Monday, September 12, 2011, 06:22 am PT (09:22 am ET)
Apple set to build 30M iPhone 5 units with 512MB RAM, improved antennaEven with an improved antenna design, Apple's next-generation iPhone is expected to look largely the same as the current iPhone 4, and it will also feature the same amount of RAM: 512MB.
Analyst Ming-Chi Kuo told AppleInsider on Monday that Apple's anticipated fifth-generation iPhone will sport the same 512MB of DRAM as the iPhone 4. In addition, the hardware will feature a glass front and back, just like the current iPhone.

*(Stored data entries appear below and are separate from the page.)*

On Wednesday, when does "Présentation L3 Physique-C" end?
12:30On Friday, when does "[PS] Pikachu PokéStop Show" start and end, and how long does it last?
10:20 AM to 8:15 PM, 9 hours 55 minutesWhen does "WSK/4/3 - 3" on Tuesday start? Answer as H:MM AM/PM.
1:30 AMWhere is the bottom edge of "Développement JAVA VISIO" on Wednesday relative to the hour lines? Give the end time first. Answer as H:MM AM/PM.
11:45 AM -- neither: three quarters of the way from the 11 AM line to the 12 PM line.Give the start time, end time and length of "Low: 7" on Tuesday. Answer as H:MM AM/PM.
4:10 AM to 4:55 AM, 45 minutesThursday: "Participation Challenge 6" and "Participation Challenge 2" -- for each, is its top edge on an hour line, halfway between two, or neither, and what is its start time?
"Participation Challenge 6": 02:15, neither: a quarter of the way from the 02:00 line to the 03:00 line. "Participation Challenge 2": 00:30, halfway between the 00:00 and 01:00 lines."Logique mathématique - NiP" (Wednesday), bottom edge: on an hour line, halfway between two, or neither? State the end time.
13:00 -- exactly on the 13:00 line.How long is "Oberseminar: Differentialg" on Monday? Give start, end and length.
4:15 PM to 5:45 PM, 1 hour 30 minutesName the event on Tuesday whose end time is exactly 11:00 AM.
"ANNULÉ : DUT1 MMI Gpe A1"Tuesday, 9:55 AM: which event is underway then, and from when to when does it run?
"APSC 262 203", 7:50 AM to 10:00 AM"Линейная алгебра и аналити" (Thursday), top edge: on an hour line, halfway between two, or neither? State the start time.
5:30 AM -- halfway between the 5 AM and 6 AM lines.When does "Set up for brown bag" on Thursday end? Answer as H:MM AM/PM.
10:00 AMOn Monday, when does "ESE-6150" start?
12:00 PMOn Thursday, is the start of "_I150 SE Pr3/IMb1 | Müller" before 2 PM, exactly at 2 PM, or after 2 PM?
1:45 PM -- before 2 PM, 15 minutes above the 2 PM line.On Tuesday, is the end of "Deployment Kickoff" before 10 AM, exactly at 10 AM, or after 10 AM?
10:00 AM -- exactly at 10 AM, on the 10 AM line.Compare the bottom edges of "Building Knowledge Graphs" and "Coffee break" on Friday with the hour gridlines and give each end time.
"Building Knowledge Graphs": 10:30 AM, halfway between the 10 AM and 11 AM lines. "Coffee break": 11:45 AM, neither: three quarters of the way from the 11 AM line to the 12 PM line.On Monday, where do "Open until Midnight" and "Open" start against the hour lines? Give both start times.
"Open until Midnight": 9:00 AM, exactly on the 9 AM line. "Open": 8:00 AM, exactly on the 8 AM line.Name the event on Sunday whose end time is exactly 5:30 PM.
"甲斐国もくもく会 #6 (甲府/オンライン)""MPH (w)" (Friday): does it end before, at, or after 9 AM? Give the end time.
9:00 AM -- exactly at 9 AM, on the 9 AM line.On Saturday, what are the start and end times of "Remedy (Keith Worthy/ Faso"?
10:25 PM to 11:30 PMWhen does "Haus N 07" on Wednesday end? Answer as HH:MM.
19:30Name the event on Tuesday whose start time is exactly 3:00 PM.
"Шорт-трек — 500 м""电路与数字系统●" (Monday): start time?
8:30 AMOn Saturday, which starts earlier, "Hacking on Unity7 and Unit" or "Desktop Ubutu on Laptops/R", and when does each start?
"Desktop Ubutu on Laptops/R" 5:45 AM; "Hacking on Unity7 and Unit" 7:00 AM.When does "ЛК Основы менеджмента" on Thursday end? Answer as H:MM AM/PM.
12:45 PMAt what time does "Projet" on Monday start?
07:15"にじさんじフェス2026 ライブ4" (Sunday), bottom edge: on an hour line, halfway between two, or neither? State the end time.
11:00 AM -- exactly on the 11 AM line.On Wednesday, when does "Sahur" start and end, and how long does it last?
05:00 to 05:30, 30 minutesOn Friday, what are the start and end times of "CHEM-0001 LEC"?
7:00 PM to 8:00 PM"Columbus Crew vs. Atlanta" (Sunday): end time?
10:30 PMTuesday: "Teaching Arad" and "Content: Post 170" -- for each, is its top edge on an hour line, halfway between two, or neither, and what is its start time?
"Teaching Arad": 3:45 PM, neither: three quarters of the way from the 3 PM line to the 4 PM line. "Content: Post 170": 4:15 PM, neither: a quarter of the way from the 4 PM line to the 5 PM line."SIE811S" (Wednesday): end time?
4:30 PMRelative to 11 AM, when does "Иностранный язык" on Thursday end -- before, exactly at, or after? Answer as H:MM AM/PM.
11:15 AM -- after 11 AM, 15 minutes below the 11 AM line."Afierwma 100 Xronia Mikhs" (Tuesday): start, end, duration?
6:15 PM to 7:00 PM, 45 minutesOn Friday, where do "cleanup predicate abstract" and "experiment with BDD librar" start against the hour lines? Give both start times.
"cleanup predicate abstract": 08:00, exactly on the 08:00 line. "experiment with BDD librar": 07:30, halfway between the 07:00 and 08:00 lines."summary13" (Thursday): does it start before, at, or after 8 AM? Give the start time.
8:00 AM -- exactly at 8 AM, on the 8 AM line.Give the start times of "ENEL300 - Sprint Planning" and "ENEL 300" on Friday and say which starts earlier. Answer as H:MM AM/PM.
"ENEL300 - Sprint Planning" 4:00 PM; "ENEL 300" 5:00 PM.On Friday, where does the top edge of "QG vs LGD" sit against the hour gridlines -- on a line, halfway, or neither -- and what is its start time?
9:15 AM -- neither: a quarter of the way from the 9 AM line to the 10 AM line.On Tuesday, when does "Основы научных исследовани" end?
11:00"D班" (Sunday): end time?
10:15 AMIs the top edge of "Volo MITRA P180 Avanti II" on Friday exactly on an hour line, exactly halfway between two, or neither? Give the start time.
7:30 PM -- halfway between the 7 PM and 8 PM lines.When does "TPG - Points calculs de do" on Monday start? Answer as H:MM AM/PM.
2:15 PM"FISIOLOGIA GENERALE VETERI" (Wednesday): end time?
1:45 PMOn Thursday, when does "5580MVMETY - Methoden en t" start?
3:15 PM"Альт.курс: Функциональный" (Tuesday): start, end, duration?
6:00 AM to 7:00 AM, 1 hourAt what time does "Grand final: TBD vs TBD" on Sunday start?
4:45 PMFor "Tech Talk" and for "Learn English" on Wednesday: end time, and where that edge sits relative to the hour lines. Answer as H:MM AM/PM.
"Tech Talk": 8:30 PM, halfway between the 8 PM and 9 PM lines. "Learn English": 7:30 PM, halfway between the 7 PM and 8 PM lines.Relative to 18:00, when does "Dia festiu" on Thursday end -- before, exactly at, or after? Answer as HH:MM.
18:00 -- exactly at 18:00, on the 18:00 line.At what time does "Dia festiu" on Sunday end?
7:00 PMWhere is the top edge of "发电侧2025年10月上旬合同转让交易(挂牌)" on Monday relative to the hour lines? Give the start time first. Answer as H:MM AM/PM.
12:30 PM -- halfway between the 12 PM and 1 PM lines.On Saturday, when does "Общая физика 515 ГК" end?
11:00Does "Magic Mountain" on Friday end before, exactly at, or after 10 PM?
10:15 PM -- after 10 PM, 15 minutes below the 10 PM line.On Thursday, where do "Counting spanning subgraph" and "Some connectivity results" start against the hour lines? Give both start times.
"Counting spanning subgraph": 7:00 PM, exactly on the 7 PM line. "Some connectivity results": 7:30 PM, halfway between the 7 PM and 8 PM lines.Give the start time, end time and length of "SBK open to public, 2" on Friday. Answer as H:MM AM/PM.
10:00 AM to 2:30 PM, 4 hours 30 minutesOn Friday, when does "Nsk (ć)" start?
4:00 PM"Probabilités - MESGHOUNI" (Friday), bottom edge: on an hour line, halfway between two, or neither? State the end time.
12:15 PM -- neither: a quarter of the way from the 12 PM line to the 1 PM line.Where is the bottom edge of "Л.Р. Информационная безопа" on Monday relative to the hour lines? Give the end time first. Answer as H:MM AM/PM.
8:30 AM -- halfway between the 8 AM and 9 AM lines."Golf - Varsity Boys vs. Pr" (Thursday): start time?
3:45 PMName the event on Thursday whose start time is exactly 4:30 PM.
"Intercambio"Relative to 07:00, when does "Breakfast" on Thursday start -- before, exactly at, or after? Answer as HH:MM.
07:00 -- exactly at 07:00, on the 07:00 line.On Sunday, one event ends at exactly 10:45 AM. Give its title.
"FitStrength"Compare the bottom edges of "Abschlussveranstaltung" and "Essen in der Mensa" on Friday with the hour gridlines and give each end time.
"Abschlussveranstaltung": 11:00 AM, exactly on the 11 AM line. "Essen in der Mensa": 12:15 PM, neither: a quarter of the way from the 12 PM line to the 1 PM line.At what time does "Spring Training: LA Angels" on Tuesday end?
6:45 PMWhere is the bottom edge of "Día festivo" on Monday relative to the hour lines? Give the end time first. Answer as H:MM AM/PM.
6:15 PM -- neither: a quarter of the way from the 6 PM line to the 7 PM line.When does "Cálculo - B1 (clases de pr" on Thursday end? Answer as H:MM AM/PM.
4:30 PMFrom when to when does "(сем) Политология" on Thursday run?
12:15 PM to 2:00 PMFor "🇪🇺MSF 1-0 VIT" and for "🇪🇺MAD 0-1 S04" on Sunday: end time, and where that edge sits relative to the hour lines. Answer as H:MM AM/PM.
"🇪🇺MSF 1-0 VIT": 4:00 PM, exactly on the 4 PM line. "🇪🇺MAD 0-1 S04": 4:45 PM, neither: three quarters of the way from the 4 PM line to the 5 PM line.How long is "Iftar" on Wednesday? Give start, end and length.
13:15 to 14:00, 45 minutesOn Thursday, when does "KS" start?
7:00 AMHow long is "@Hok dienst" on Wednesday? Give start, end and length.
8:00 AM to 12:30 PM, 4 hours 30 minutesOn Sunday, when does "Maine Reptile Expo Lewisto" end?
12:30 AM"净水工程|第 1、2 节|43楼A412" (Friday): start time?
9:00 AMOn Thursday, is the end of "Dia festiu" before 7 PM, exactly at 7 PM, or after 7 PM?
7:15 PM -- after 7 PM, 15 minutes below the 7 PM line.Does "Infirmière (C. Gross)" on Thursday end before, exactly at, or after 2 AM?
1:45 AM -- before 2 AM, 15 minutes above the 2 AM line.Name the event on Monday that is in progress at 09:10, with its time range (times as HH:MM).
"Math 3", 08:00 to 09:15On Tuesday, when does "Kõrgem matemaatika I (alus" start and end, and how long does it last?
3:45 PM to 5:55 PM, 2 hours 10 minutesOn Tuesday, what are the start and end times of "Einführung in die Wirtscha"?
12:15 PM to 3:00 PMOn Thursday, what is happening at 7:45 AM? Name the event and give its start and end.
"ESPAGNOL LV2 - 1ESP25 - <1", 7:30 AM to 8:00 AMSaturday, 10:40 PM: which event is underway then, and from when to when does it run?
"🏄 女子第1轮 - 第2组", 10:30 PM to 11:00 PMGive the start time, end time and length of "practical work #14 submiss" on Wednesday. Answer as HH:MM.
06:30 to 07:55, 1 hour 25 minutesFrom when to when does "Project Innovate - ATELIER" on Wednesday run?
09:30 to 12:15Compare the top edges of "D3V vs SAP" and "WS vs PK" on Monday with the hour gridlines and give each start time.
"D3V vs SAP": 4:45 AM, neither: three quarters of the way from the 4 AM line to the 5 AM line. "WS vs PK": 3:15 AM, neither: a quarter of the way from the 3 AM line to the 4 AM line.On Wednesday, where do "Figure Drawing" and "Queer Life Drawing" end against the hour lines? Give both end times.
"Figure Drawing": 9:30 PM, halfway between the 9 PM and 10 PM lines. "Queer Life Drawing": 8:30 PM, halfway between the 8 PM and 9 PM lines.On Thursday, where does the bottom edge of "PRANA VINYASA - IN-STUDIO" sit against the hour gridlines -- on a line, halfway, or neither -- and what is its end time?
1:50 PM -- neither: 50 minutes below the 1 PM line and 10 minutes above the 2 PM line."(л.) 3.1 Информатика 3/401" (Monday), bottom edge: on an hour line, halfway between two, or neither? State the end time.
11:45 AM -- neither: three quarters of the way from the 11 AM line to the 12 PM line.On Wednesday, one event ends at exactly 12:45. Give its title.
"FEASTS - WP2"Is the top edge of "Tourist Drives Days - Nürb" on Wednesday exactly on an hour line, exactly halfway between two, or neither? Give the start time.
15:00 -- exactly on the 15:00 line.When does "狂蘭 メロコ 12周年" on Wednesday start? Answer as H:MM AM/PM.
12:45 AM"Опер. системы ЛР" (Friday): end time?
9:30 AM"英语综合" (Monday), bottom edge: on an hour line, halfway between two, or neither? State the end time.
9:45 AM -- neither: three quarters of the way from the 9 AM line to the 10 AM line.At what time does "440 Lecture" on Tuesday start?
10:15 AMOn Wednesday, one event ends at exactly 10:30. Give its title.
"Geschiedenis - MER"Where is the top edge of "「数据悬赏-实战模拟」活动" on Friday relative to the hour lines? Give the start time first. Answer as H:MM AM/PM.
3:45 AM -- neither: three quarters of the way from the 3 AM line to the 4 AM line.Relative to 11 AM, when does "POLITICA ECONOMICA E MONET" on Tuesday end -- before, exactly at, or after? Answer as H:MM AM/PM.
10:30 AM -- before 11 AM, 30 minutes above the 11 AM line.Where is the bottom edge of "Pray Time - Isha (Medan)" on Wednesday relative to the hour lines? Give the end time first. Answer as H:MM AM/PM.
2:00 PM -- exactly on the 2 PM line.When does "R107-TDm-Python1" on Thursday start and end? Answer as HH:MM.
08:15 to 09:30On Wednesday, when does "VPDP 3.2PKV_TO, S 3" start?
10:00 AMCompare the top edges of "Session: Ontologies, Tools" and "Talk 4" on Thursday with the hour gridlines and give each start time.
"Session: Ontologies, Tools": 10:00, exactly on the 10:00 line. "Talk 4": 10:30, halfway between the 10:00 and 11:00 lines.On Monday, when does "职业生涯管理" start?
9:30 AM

The so-called "iPhone 5" is also expected to have an improved antenna design, potentially addressing concerns that arose last year when it was discovered that covering the bottom left corner of the iPhone 4 could reduce reception. Though the antenna will be improved, Kuo indicated there will be little change to its shape, and users will not see a discernable difference in its appearance.
Dubbed "N94," the new iPhone model will reportedly also use the same Gorilla glass for its back panel. Kuo also said it will be available in both black and white models at launch, and 60 percent of units assembled so far have been of the black variety.
Echoing a report from earlier this month, he also said that Foxconn will be responsible for manufacturing 85 percent of Apple's fifth-generation iPhone units. The other 15 percent will reportedly be assembled by Pegatron.
In all Apple is said to be planning to build 30 million fifth-generation iPhone units by the end of calendar 2011. If Apple were to meet that goal and sell all of the handsets in the holiday quarter, it would easily best the record 20.34 million iPhones Apple sold in its June 2011 quarter.
The next iPhone will also reportedly have a higher resolution 8 megapixel camera. According to Kuo's industry checks, the camera modules for the iPhone 5 will be made by Sony and Omnivision, and the module will be almost the same height as the one found in the iPhone 4.
The higher resolution of the new camera module is said to have presented a design challenge for Apple, which is looking to keep it the same height as the lower 5-megapixel camera found in the iPhone 4.
The size of the rear camera module is said to be one of the main reasons that the next iPhone will not have a radically changed design. Kuo said the handset is expected to look similar to the iPhone 4, with components sandwiched between two pieces of glass.